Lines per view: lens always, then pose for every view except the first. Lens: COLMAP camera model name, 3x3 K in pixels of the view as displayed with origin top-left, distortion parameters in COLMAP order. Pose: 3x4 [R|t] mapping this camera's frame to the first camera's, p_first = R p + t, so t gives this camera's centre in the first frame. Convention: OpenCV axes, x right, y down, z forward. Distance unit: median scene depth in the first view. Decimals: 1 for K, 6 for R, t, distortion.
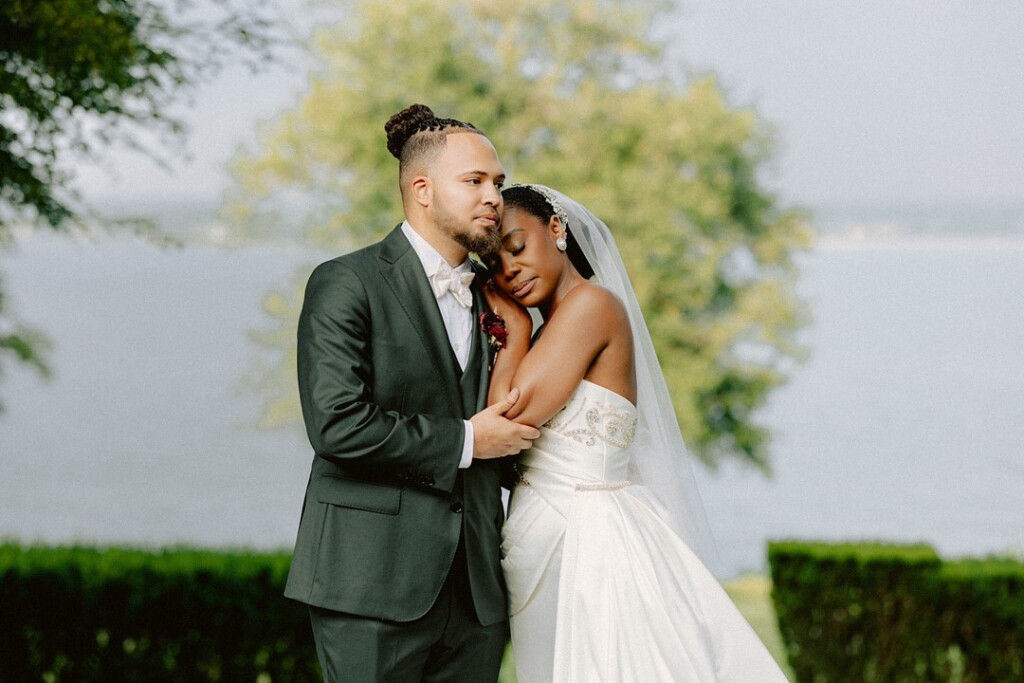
lens RADIAL K [[2458.8, 0, 514.7], [0, 2458.8, 339.9], [0, 0, 1]] dist [0.157021, 0.000000]
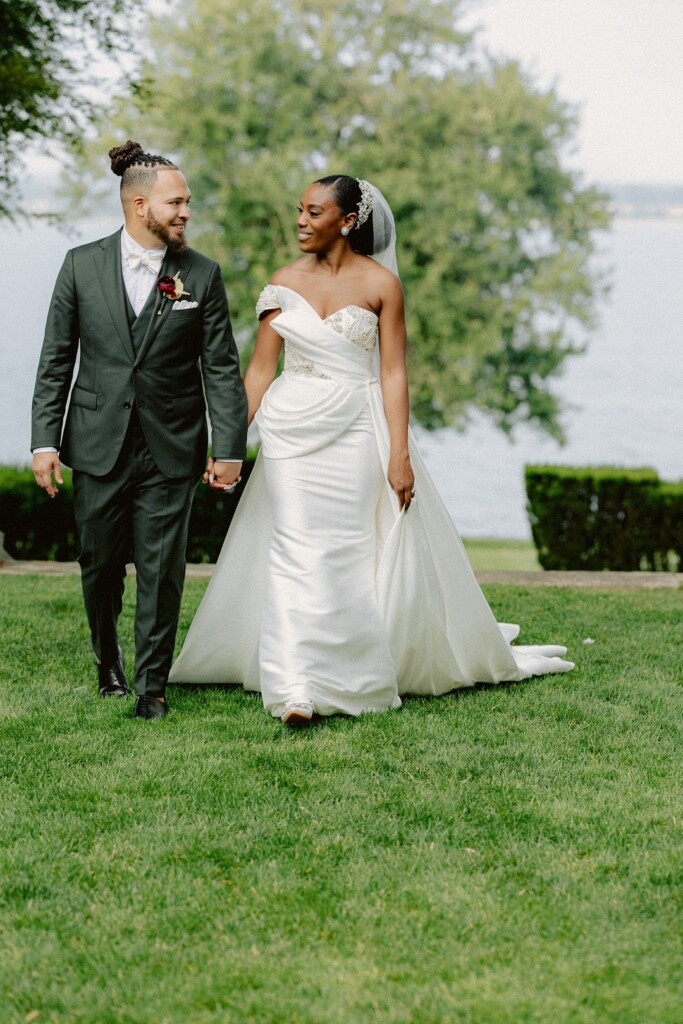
lens RADIAL K [[2458.8, 0, 335.6], [0, 2458.8, 510.5], [0, 0, 1]] dist [0.157021, 0.000000]
pose [[0.999991, 0.004138, 0.000310, 0.006182], [-0.004149, 0.996884, 0.078770, 0.006267], [0.000017, -0.078771, 0.996893, -0.267239]]
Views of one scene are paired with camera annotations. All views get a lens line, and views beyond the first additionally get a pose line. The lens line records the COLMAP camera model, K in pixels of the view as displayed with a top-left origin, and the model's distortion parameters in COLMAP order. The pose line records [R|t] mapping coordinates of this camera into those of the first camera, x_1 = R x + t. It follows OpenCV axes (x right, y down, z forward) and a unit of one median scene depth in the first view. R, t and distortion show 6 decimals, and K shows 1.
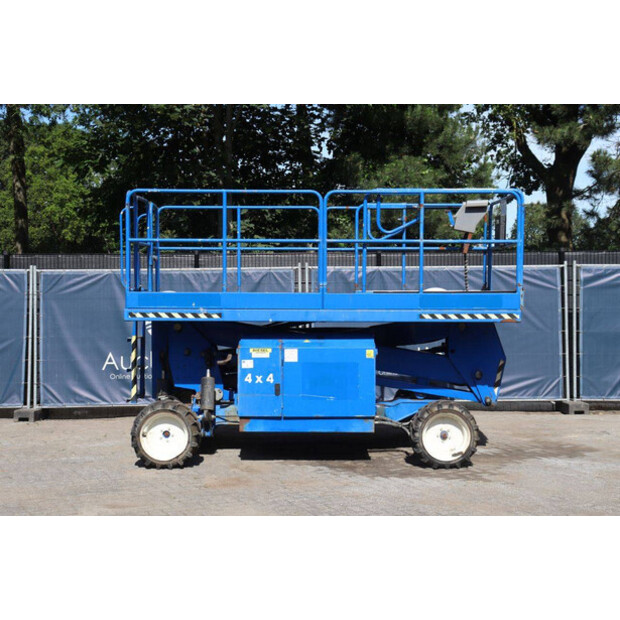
lens RADIAL K [[968.1, 0, 310.0], [0, 968.1, 310.0], [0, 0, 1]] dist [0.142046, -0.075603]
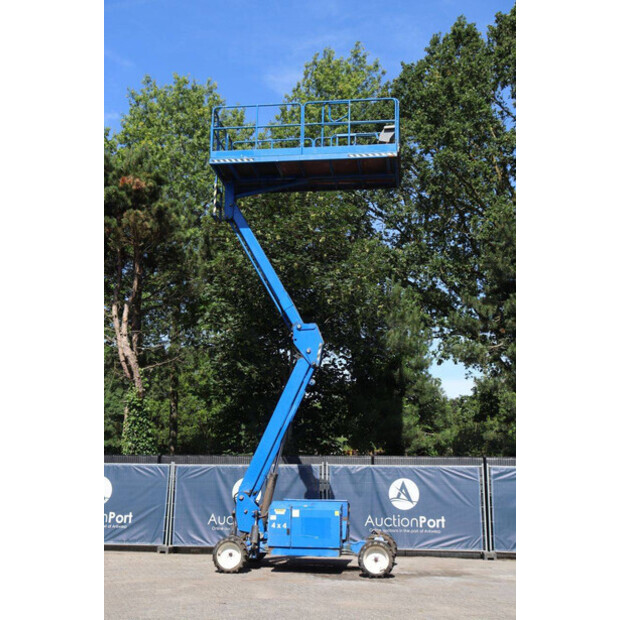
lens RADIAL K [[786.5, 0, 298.8], [0, 786.5, 308.2], [0, 0, 1]] dist [-0.018323, 0.383706]
pose [[0.990505, -0.013632, -0.136796, 0.144018], [-0.018307, 0.973129, -0.229530, 0.006550], [0.136249, 0.229855, 0.963640, -0.413915]]
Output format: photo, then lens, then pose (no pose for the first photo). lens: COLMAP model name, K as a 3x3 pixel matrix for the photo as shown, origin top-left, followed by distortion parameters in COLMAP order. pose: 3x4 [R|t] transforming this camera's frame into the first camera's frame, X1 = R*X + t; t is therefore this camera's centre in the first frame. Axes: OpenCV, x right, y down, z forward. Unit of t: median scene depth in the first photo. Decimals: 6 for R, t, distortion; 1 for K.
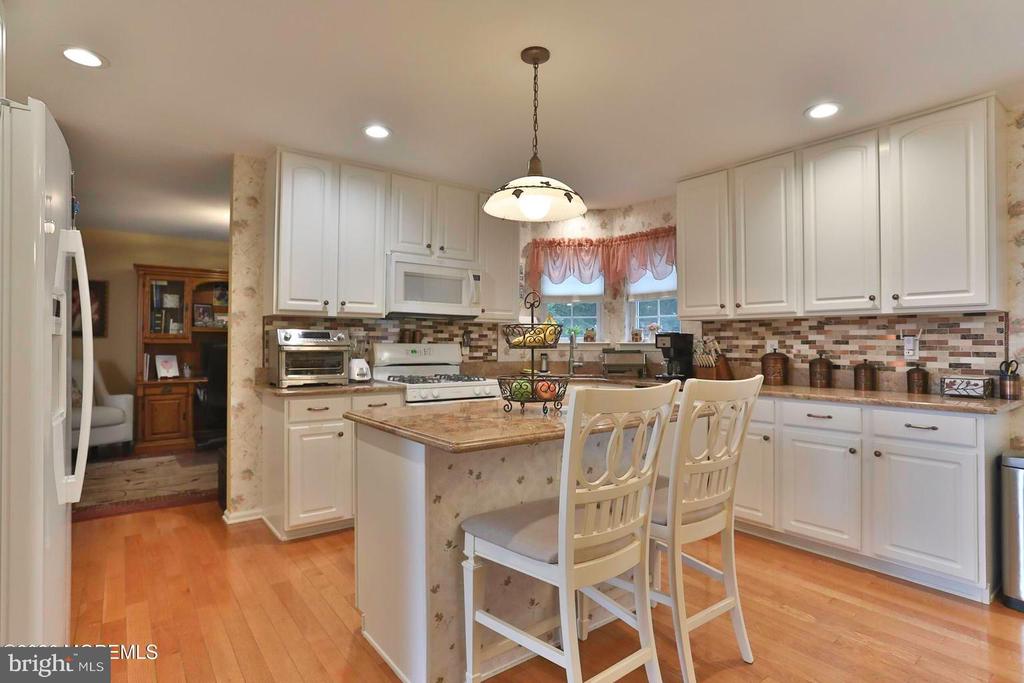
lens RADIAL K [[535.5, 0, 512.7], [0, 535.5, 335.5], [0, 0, 1]] dist [-0.058866, 0.041388]
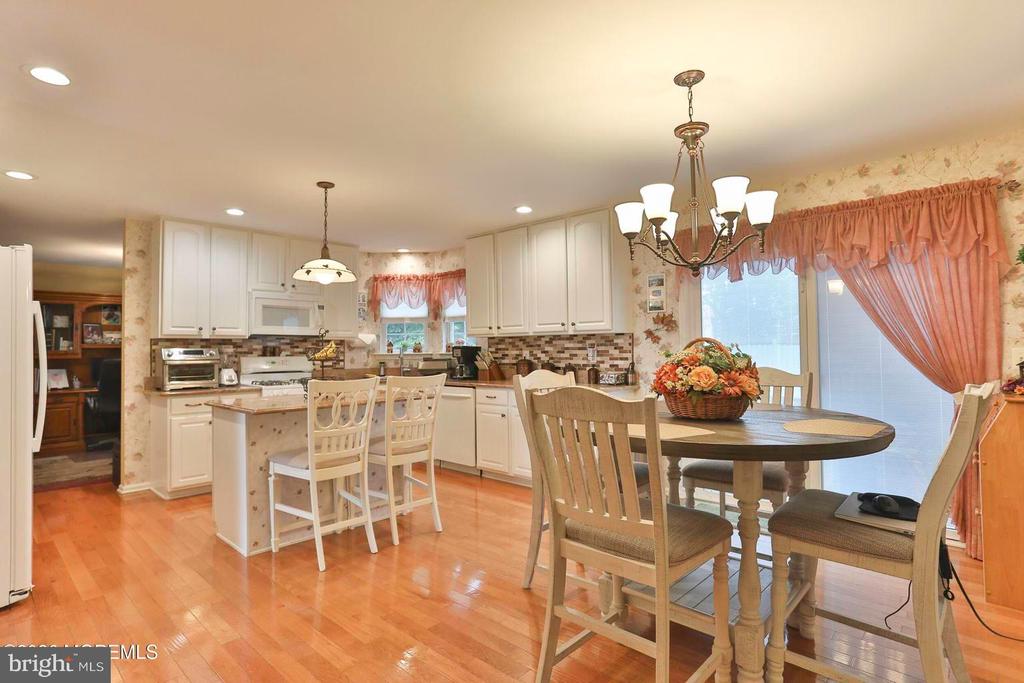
lens RADIAL K [[535.5, 0, 512.7], [0, 535.5, 335.5], [0, 0, 1]] dist [-0.058866, 0.041388]
pose [[0.986601, -0.011156, 0.162771, 0.213015], [0.012925, 0.999868, -0.009817, -0.018870], [-0.162640, 0.011789, 0.986615, -0.453788]]
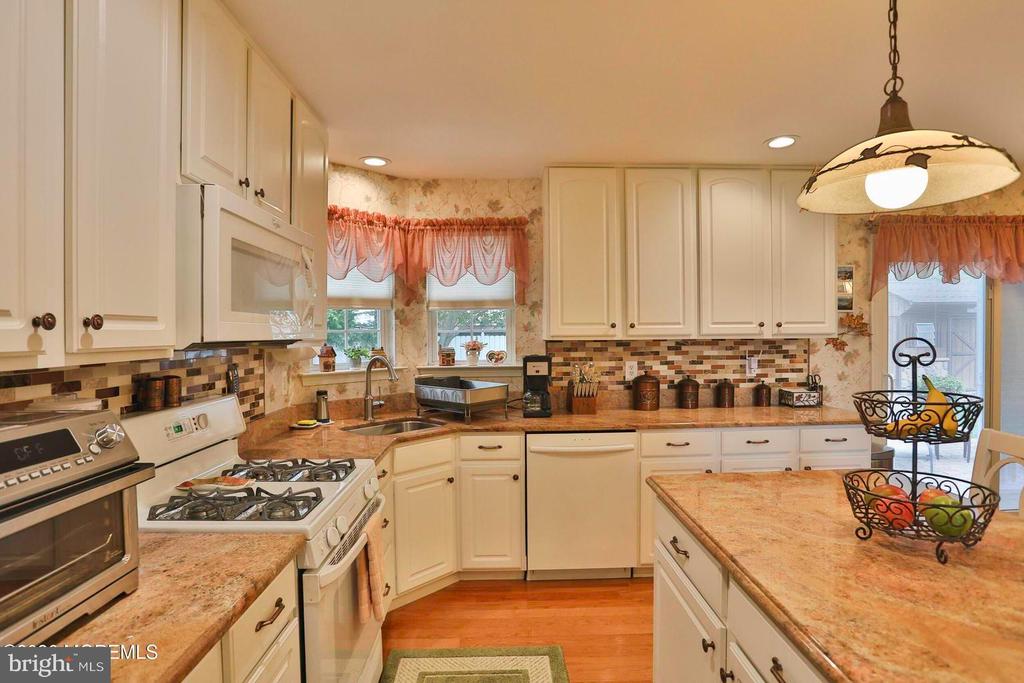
lens RADIAL K [[535.5, 0, 512.7], [0, 535.5, 335.5], [0, 0, 1]] dist [-0.058866, 0.041388]
pose [[0.582567, -0.016987, 0.812605, -0.406355], [-0.000062, 0.999781, 0.020945, -0.056701], [-0.812782, -0.012252, 0.582439, 0.615194]]
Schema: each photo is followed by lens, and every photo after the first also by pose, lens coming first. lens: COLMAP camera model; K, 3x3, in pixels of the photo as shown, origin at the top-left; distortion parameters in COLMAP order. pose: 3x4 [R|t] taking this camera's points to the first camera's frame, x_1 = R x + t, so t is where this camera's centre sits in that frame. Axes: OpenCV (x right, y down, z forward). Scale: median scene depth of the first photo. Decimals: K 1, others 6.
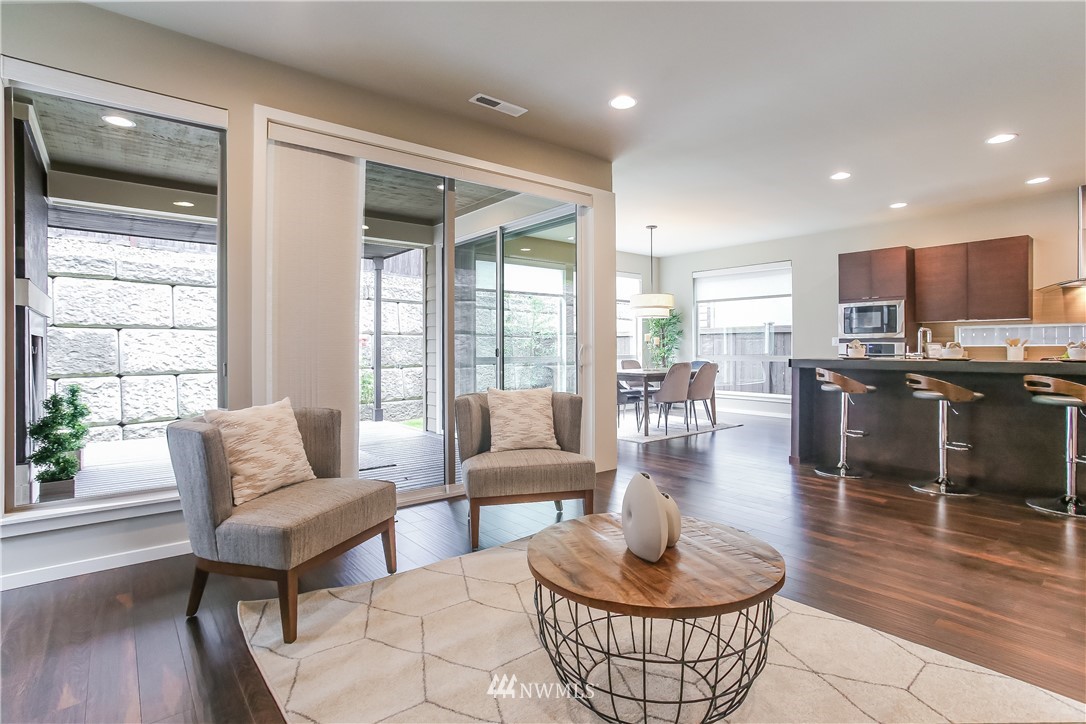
lens RADIAL K [[534.5, 0, 541.7], [0, 534.5, 354.0], [0, 0, 1]] dist [-0.092877, 0.047370]
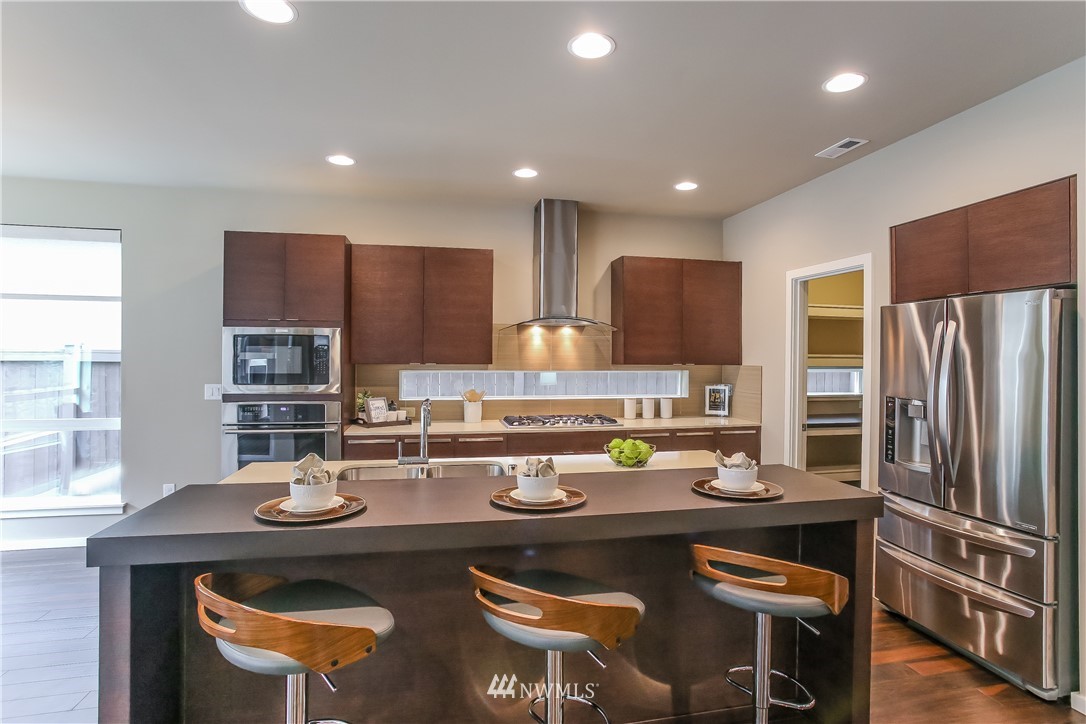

━━━━━━━━━━━━━━━━━━━━━━━━━━━━━━

__What the exercise asks__: Lines from the one that contains "Schema: each photo" to the final line of the material are the whole answer. Reproduce them word for word and skip the pictures.

__Answer to this task__:
Schema: each photo is followed by lens, and every photo after the first also by pose, lens coming first. lens: COLMAP camera model; K, 3x3, in pixels of the photo as shown, origin at the top-left; distortion parameters in COLMAP order. pose: 3x4 [R|t] taking this camera's points to the first camera's frame, x_1 = R x + t, so t is where this camera's centre sits in that frame. Axes: OpenCV (x right, y down, z forward). Scale: median scene depth of the first photo. Decimals: K 1, others 6.
lens RADIAL K [[534.5, 0, 541.7], [0, 534.5, 354.0], [0, 0, 1]] dist [-0.092877, 0.047370]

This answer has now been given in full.